The present case offers an important opportunity to undertake such reform. The Election Commission has done well to file an FIR on the CD issue under sections of the IPC pertaining to communal hate speech/act. It must seriously consider de-recognising the BJP as a political party if the charges are established. This minimally means preventing it from using the lotus symbol in the UP elections.
The EC must supplement this by proceeding to extract from BJP leaders serious pledges that they won’t use appeal or reference to religion as “a loyalty test”, that they won’t use the Ayodhya temple or other religious monuments for electoral gains, nor depict the Babri mosque’s razing in triumphant colours, as the present CD does. Should the BJP violate these assurances, it should automatically face de-recognition and its candidates must be disqualified for six years.
It is vitally important to institute such reform now.

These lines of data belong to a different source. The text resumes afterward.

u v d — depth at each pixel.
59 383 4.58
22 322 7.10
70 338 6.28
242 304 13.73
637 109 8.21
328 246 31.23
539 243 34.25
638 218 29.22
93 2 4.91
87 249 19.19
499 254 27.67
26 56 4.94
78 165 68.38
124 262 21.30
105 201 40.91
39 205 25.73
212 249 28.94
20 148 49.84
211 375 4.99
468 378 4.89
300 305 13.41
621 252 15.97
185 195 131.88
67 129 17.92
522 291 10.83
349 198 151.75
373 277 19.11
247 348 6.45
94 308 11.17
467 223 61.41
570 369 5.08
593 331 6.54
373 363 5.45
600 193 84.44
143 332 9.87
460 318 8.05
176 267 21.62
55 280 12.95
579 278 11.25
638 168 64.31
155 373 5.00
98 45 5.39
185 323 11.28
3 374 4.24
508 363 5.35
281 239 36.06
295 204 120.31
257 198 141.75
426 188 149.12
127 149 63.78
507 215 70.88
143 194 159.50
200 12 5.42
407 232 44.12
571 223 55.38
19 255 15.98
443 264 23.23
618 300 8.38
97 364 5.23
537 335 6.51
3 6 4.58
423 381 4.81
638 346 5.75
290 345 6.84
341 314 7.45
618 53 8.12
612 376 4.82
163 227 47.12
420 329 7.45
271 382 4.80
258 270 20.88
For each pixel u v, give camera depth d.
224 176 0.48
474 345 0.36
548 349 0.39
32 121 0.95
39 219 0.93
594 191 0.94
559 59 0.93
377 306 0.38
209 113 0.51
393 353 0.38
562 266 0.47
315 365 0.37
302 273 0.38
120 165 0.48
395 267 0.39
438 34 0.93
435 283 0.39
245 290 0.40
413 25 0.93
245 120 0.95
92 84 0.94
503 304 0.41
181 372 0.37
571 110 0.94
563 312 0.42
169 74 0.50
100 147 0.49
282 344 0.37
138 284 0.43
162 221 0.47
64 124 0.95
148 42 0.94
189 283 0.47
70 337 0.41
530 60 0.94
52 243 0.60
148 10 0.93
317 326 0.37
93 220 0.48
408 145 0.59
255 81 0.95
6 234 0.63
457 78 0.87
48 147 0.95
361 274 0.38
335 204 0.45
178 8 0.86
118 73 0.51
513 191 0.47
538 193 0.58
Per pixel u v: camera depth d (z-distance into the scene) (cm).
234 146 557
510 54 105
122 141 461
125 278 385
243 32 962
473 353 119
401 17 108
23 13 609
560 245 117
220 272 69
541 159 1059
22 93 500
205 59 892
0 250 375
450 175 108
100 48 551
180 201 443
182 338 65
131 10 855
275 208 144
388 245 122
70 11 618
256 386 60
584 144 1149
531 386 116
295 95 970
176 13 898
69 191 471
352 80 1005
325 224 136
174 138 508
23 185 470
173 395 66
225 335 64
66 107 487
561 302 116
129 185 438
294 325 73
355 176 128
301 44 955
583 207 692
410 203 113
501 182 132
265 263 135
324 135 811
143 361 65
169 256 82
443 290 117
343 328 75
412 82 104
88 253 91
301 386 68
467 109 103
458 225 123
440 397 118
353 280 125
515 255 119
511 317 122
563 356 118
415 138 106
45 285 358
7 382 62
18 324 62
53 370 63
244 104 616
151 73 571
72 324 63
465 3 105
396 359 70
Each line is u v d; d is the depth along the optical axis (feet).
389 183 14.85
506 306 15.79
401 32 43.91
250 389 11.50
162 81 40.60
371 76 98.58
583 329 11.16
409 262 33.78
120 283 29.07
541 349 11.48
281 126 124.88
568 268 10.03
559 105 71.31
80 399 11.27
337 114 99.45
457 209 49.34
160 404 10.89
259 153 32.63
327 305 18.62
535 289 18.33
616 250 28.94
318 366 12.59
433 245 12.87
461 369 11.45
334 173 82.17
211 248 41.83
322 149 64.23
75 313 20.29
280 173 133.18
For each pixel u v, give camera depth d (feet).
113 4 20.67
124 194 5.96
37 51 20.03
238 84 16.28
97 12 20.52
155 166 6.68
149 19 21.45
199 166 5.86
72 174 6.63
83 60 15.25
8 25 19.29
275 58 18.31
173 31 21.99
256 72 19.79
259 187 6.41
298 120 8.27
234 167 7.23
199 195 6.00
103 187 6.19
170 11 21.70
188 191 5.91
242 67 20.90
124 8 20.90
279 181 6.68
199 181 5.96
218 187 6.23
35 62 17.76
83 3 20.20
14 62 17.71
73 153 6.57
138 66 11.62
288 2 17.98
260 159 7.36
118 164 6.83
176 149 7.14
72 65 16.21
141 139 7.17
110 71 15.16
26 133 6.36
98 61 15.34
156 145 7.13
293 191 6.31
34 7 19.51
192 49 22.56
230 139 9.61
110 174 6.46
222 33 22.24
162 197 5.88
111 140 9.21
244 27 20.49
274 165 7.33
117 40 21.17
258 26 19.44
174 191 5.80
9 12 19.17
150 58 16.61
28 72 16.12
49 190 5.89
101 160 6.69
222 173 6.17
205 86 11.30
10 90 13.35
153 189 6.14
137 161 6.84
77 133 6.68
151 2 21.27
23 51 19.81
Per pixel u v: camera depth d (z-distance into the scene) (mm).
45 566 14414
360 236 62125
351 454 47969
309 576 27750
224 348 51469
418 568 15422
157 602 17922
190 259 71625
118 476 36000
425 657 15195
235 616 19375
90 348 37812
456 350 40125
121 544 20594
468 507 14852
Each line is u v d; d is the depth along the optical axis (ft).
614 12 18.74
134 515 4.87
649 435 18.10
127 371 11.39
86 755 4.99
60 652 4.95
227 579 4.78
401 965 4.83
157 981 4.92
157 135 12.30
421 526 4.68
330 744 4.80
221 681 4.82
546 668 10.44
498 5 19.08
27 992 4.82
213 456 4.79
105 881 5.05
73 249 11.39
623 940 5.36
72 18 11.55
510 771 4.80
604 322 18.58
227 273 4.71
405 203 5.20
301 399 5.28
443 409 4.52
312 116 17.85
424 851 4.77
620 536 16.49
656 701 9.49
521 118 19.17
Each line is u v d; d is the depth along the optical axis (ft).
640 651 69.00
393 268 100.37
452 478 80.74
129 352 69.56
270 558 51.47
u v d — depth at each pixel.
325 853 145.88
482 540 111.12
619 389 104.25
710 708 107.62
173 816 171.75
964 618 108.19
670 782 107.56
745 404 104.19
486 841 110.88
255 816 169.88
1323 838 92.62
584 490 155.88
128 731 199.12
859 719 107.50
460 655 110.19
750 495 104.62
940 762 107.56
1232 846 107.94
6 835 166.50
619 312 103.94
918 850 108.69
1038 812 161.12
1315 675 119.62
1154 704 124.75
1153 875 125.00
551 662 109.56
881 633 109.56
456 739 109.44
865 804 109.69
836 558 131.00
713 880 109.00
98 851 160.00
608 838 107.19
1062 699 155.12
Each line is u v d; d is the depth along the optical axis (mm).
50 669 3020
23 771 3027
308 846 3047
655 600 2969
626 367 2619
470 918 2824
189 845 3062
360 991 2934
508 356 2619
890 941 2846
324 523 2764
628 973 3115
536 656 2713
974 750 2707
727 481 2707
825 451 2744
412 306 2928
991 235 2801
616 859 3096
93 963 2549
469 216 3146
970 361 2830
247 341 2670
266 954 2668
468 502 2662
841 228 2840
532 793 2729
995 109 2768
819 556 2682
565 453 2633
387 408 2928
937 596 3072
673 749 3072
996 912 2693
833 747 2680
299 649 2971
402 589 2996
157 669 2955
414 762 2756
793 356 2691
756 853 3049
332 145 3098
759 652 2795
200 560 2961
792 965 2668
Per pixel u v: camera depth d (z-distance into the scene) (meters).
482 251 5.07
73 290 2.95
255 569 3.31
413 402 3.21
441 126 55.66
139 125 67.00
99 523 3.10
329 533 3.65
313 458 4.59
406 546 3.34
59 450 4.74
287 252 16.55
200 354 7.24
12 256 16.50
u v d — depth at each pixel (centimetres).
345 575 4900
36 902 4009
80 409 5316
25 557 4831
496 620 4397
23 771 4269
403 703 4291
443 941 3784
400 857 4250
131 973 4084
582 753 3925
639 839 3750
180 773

Secularism is not an option. It’s a mandatory and categorical imperative. It’s part of the “basic structure” of the Constitution and a precondition for the survival of India as a pluralist society and a vibrant democracy which respects diversity and minority rights.
As Supreme Court Justices B.P. Jeevan Reddy and S.C. Agrawal put it in the Bommai case (1994), the Constitution requires not just the Indian state, but “political parties as well”, to be secular in “thought and action”. The BJP—with the Shiv Sena—stands apart from all other parties insofar as it seeks to transform India into a Hindu-majoritarian entity. Like its predecessor, the Jana Sangh, and its parivar associates, the BJP has incited communal passions and violence to win votes. It must be prevented from doing so.
There’s an urgent need to watch the BJP very, very closely in UP, where it’s desperate to keep its already narrow base from fragmenting further. According to the NDTV-Marg and CNN-IBN opinion polls, the BJP and its allies are likely to do much worse in these Assembly elections than in 2002, winning respectively just 80-90 or 55-60 seats compared to the earlier 107. The BJP’s support-base among the upper castes has shrunk from 72 percent to 50 percent.
Extremist, illiberal parties like the BJP act in especially wayward ways when faced with political defeat. They must not be allowed to damage India’s secular fabric and shift the goalposts of democratic politics itself.
The Election Commission deserves the unstinting support of broad layers of the citizenry in its efforts to impose a modicum of discipline on the BJP. The party has in the past got away with murder, and worse, in its cynical pursuit of communalism, thanks to the reluctance of the Establishment to assert the law of the land and bring it to heel—witness the Babri demolition and the Gujarat carnage. The BJP must be legally punished and politically isolated for the CD. This can only happen if the EC and enlightened citizen opinion remain unshaken by the BJP’s bullying.